**MATERIALS PROVIDED:**
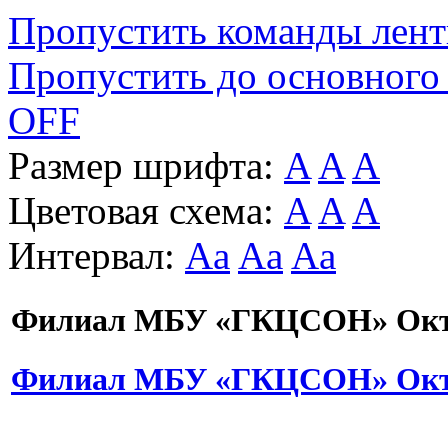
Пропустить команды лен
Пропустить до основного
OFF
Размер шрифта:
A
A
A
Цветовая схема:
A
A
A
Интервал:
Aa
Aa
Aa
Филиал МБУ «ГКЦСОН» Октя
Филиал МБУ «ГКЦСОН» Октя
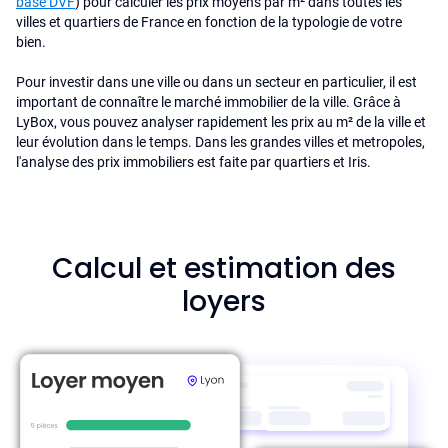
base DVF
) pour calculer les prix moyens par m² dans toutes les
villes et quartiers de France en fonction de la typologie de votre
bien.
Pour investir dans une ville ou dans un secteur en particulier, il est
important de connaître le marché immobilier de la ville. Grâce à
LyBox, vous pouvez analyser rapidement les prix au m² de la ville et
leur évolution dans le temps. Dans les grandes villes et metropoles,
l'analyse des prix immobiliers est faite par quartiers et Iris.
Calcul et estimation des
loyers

**BRIEF:** Rewrite the text of the data above, replacing "quartiers" with "arrondissements" wherever it appears and leaving everything else unchanged. Leave the pictures out.

**SOLUTION FOR THIS TASK:**
Пропустить команды лен
Пропустить до основного
OFF
Размер шрифта:
A
A
A
Цветовая схема:
A
A
A
Интервал:
Aa
Aa
Aa
Филиал МБУ «ГКЦСОН» Октя
Филиал МБУ «ГКЦСОН» Октя
base DVF
) pour calculer les prix moyens par m² dans toutes les
villes et arrondissements de France en fonction de la typologie de votre
bien.
Pour investir dans une ville ou dans un secteur en particulier, il est
important de connaître le marché immobilier de la ville. Grâce à
LyBox, vous pouvez analyser rapidement les prix au m² de la ville et
leur évolution dans le temps. Dans les grandes villes et metropoles,
l'analyse des prix immobiliers est faite par arrondissements et Iris.
Calcul et estimation des
loyers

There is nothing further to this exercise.